Complex systems are all around us. In the technology world, we often pigeonhole the term to refer to our computer services, but the concepts of complex systems are much broader than that.
Anything that has more than one component with a behavior can be considered a complex system, from living organisms to political systems, from the cars that drive on our roads to the buildings that constitute our cities and towns. In fact, those road systems and cities are complex systems as well.
All complex systems are by definition difficult to understand because they also generally exhibit emergent behavior. Emergence is when a system exhibits behaviors that you could not possibly infer from its component parts and which only come to be when these components are working in unison.
Like all complex systems, computer services are difficult to understand. At the heart of this is emergence. The more components we introduce, the more observable behaviors the system is capable of producing, and we can simply never predict what those are ahead of time. As our services become deeper, larger, and more complex, these emergent behaviors will just continue to grow.
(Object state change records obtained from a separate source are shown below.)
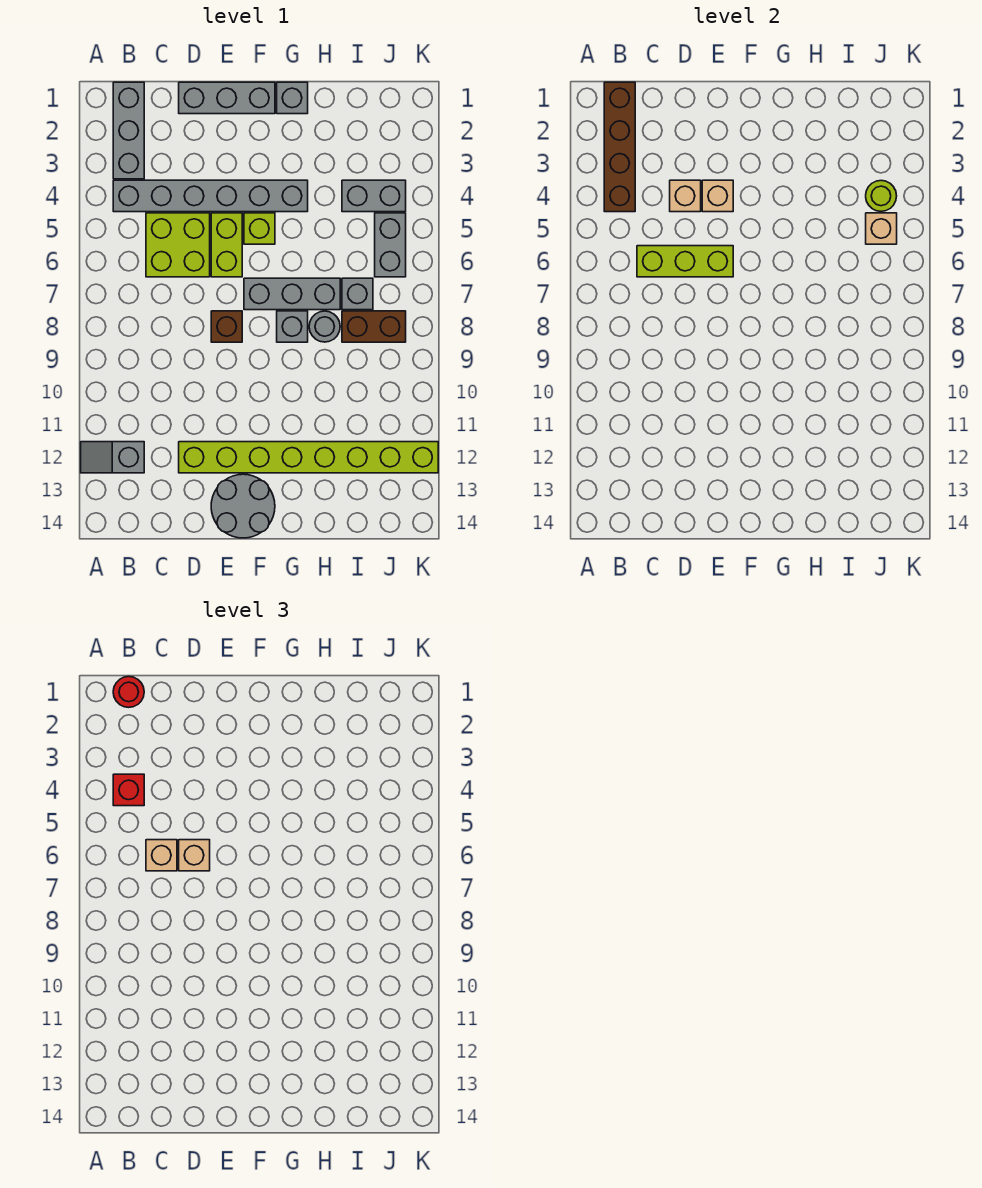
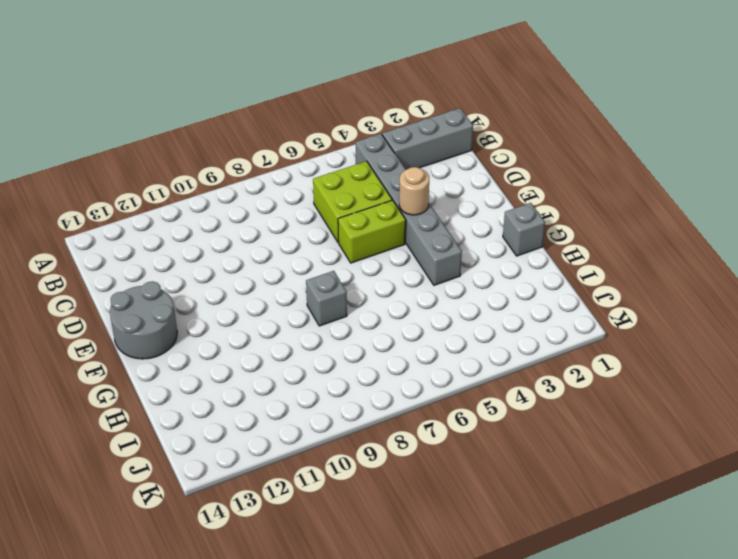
tan 1x1 round brick [399,167,429,215] -> tan 1x1 brick [702,180,733,212]
none -> grey 1x2 slope [81,442,144,473]
none -> grey 1x3 brick [179,82,275,114]
none -> lime 1x8 brick [179,442,438,473]

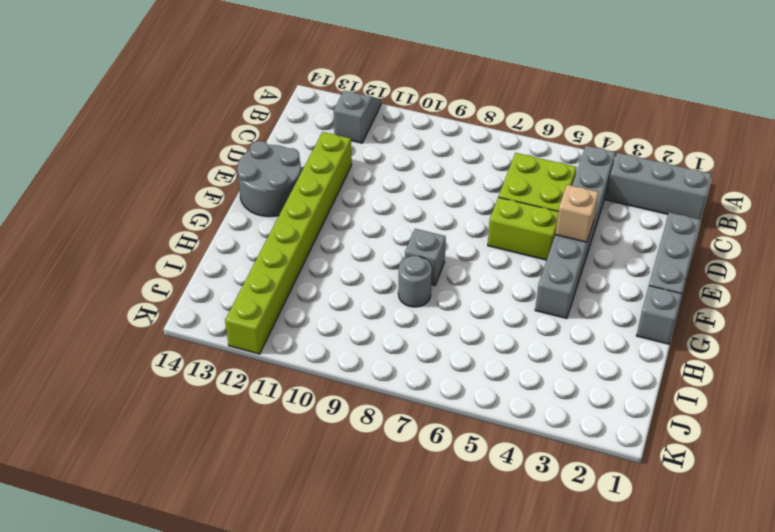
none -> brown 1x1 brick [211,311,242,342]
none -> lime 1x1 brick [244,213,275,244]
none -> grey 1x3 brick [244,278,340,310]

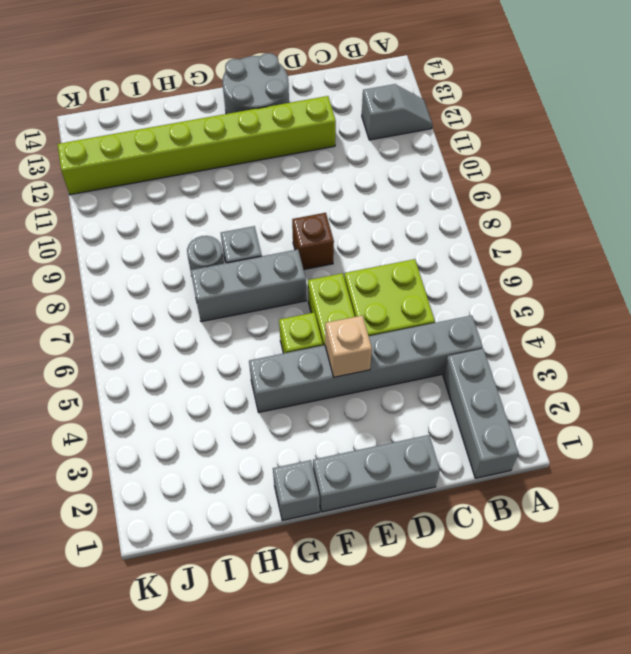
none -> grey 1x2 brick [342,180,406,212]
none -> grey 1x1 brick [342,278,373,310]
none -> brown 1x2 brick [342,311,406,342]

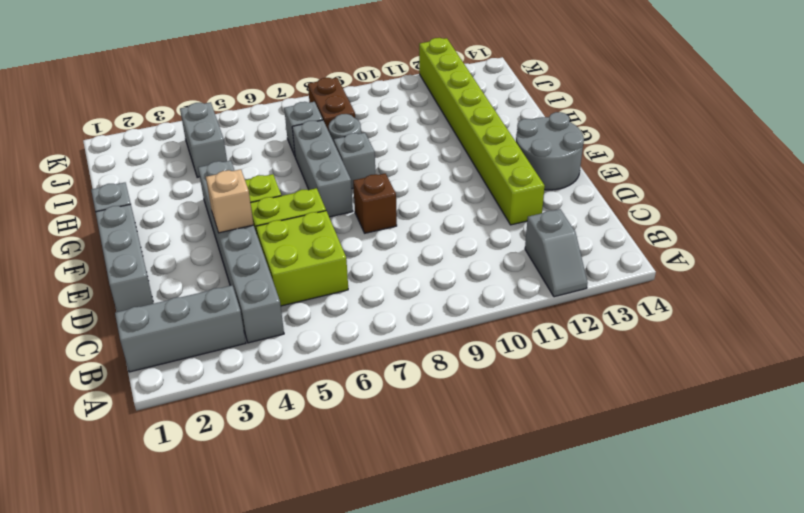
none -> grey 1x2 brick [375,213,406,277]
none -> brown 1x4 brick [604,82,635,212]
none -> lime 1x3 brick [637,246,733,277]

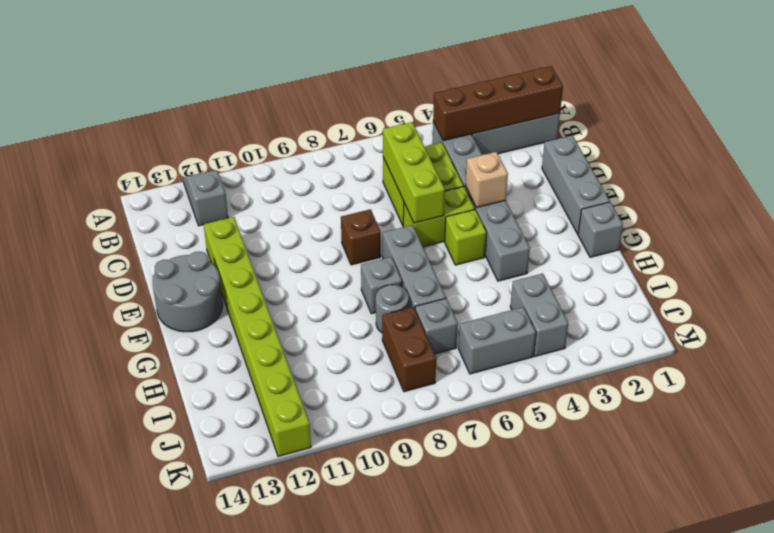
none -> tan 1x1 brick [670,180,701,212]
none -> lime 1x1 round brick [866,181,897,211]
none -> tan 1x1 brick [866,213,897,244]

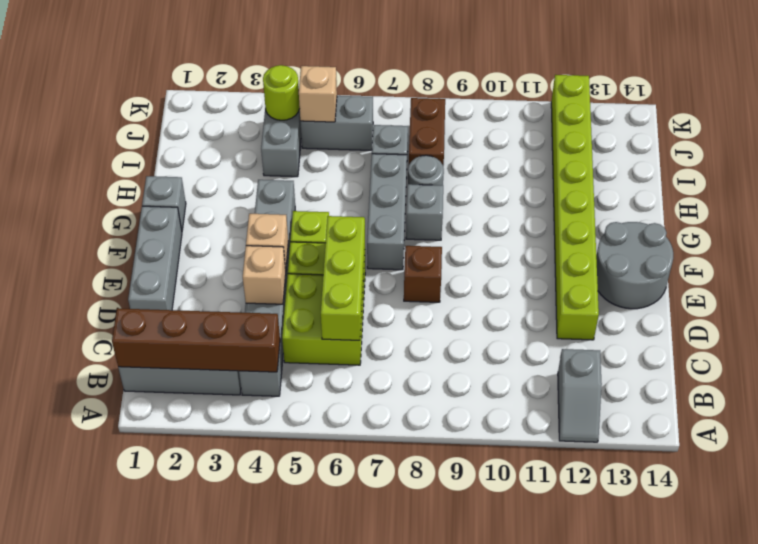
none -> red 1x1 round brick [113,676,144,707]
none -> red 1x1 brick [113,774,144,806]
none -> tan 1x1 brick [146,840,177,871]

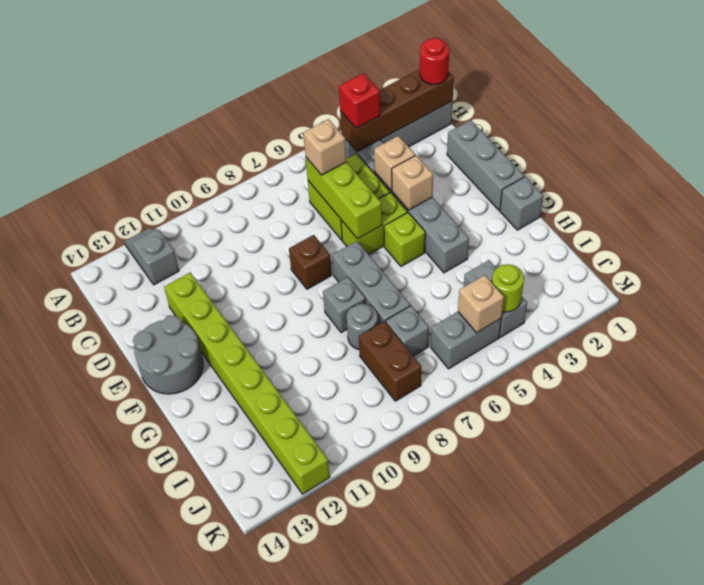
none -> tan 1x1 brick [179,840,210,871]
This is why observability is such an important topic. Observability is the capacity to infer the internal states of systems by their external outputs. It is important because we cannot possibly continue to rely on traditional metrics and monitoring to understand modern software architectures. We now live in a world of microservices, multi-dependencies, and an ever-growing reliance on SaaS, cloud vendors, third-party products, and open source components that create ever-more complex systems. They are increasingly more difficult to observe and therefore more difficult to understand and diagnose when something is acting in a manner that isn’t expected.
I’ve been teaching people how to measure their services for a long time. The biggest problem I’ve encountered while educating people about this often lies within the definition of the problem space. This article did not start off by defining complex systems, emergent behavior, and what observability actually is by mistake. People often think they know what observability means and entails, but that doesn’t often turn out to be the case.
When you ask an engineering organization about their observability, they’ll often assume you’re asking them about their monitoring, metrics, or logs. All of these can be important parts of an observable system, but they generally don’t cover the most tricky piece: emergent behavior.
In order to produce metrics and logs for your services, engineers have to decide what internal states to expose. In most circumstances, someone has to write a line of code that decides to log an event that took place or export a data point to a metrics system. This is often excellent data that you can use to understand the current state or recent behavior of a single component of your complex system, but it can rarely tell you much about the overarching system as a whole. Emergent behaviors can theoretically be predicted, but in practice, this is very difficult. You generally won’t really know how a multi-component system will behave until all of those components are in place.
If our first problem is getting teams to understand what observing a complex system actually entails, the second problem is that these sorts of systems often have many teams. The more components your service has, the more likely it is that different teams are writing, maintaining, and operating them. This exacerbates the difficulties of observing your systems properly because often no one owns the discovery of emergent behaviors of the entire system as a whole.
For example, in common microservices architectures, each component of the system may have a team assigned to it. For each team, they may find that the logging and metrics for their own service are suitable enough to attempt to keep things running. But as these components interact, emergence will come into play and no one will have the data required to understand what the entire system is currently doing (or why).
An example that I have witnessed in the real world is when a logging agent was upgraded. This upgrade caused some metadata for each logline to change. The log processing pipeline didn’t mind this difference at all, but the data processing job that ran at 03:00 every morning to process the previous day’s logs did care. Suddenly people were being paged in the middle of the night with no clear understanding as to why this job couldn’t run. There was no real observability into the entire pipeline, and the data processing job was five layers removed from the logging agents.
This is not an easy problem to solve. But there are tools at your disposal that can help.
First, ensure everyone in your organization understands the concepts of complex systems, emergence, and observability. Don’t let them fall prey to marketing departments that dilute these terms! None of these things are ‘monitoring’ and you cannot explain emergent behaviors by only knowing the CPU utilization percentages of your containers.
Second, encourage people to think about how to expose telemetry that can not only help troubleshoot issues with their own service, but also any services that may depend upon it. Make this data available to all teams because you never know who needs to be aware of the state of a certain component system.
Third, introduce distributed tracing using projects such as OpenTelemetry. Distributed tracing by definition measures the interactions between many different services as opposed to exposing details about only a single one. This can help you discover emergent behaviors much more easily.
And, finally, understand that observability isn’t a thing you do once. It’s not something you can set an OKR for, tick off of a checklist, and move on from. Observability requires a different state of mind when thinking about your complex systems and how to both measure and react to their emergent behaviors. Give your teams the time and resources they need in order to adjust to this shift – not only in the near term but also far into the future.
You’ll never be able to capture or anticipate all of the potential behaviors of your systems, and as they grow in size and complexity this will compound over and over. That’s just fine! What you can do is arm yourself and your teams with the correct way of thinking about systems, the understanding that behaviors are emergent and not always predictable, and provide the tools and telemetry to best help them observe their world.